Nella società aristocratica si fa strada il modello di vita cortese, contrapposto alla
volgarità del popolo, con un’attenta definizione degli stili di vita. Spesso negli statuti
vengono inserite anche leggi suntuarie che servono appunto a controllare il lusso,
perché l’eccesso di ostentazione delle classi minori (con il rifiorire dei commerci molti
mercanti avevano grandi disponibilità di denaro anche se non erano nobili), non crei
squilibri nell’ordinamento sociale.
Il concetto principale di questa nuova mentalità è che si deve mangiare a seconda
della qualità della persona, intendendo con ciò le caratteristiche fisiche e la tipologia
di ognuno.

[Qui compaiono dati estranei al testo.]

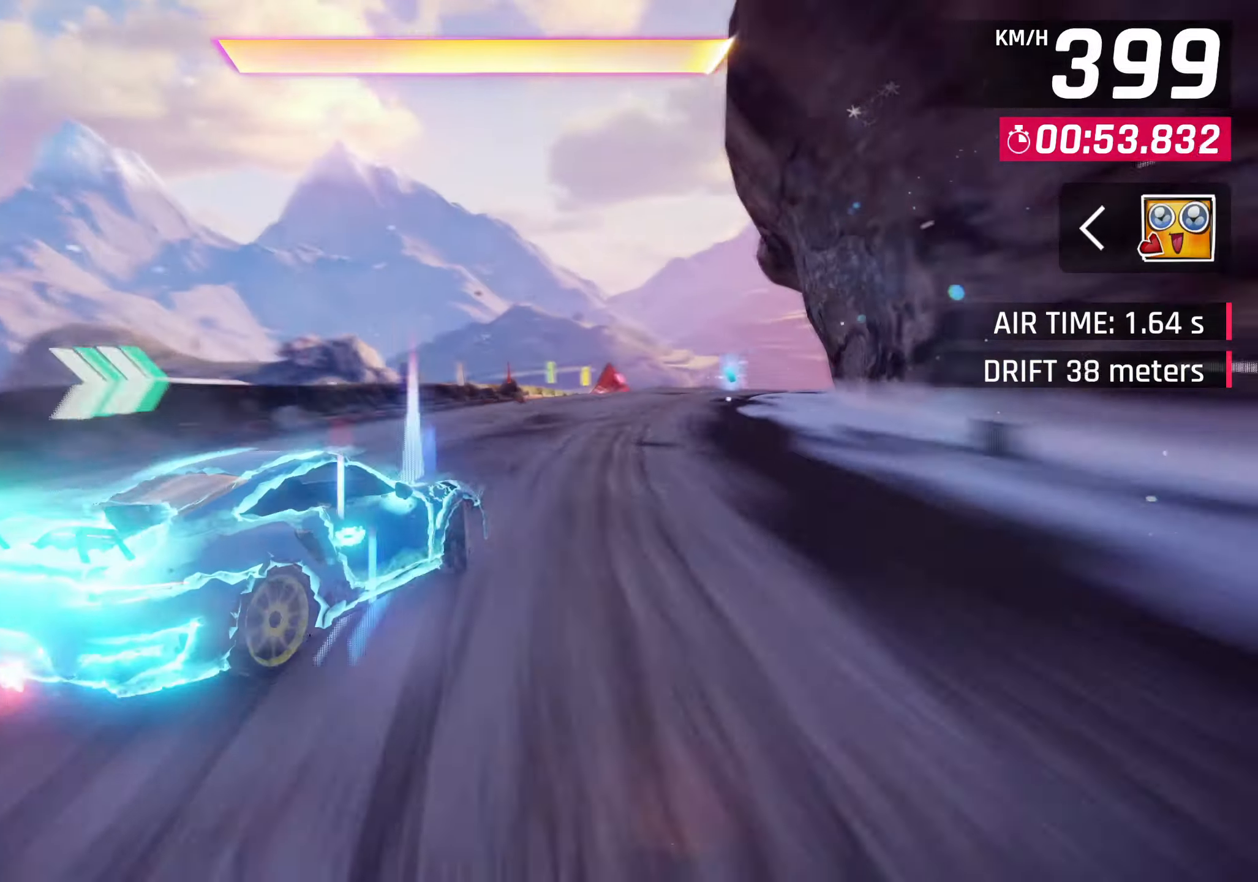
{"buttons": ["CROSS", "R1"], "left_stick": "down-left", "events": [[250, "left_stick", "center"], [367, "left_stick", "down-left"], [400, "R1", "down"], [417, "CROSS", "down"]]}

Quindi rinasce in parte il pensiero medico antico: mangiare in maniera
equilibrata tenendo conto dell’età, del sesso, dello stato di salute e del tipo di attività
svolta.
Se distinguere la propria classe sociale attraverso il cibo è fondamentale, tra la fine
del medioevo e la prima età moderna è la qualità che la fa da padrona: ognuno deve
mangiare a seconda del proprio rango.
Nelle cronache e nei trattati medici del XIV e XV secolo viene riportato che chi non
mangia alimenti destinati al proprio rango è soggetto a dolori e malattie. A questo
proposito anche nel Bertoldo di Giulio Cesare Croce, scrittore italiano del XVI secolo
che spesso si riferisce al periodo medievale, si racconta che i medici fallirono nel
tentativo di curare un contadino con cibi rari e delicati, perché non adatti al suo
stomaco. Si sarebbe salvato solo mangiando cibi adatti alla sua condizione sociale.
13
Interno con cucina:
(Marten van Cleef, Anversa 1527-1581; olio su tavola)
Il dipinto, datato e firmato sul retro, è del 1565 e rappresenta un interno con cucina. La
composizione è affollata di personaggi e composta su piani paralleli. Vi sono persone
che cucinano in primo piano, altre sedute ai tavoli e altre che suonano.
Com’era strutturata una cucina?
La cucina delle dimore aristocratiche e delle case borghesi era un locale a parte, mentre
in quella dei contadini e degli artigiani si prepara e si mangia nello stesso locale.
L’elemento
fondamentale
della
cucina è il camino aperto (che si può
vedere bene anche nel dipinto), che
veniva usato per tutti i tipi di cottura,
perché il forno era destinato solo al
pane. Pentole, teglie, padelle e
spiedi erano sempre esposti alla
fiamma viva ed era il cuoco che
sapeva far diventare la fiamma dolce
o aggressiva a suo piacimento.
La figura del cuoco era quindi
fondamentale ma anche qui occorre
fare delle distinzioni a seconda del
livello sociale. In una casa signorile i
compiti erano divisi tra più persone:
vi era l’addetto allo spiedo, l’incaricato delle salse, lo specialista in brodetti. Nelle case
contadine e borghesi, invece, una sola persona cucinava, su scala ridotta e si occupava
di tutto.
14
Concerto a tavola:
(Ambrosius Benson, Lombardia ante 1500-Bruges 1550; olio su tavola)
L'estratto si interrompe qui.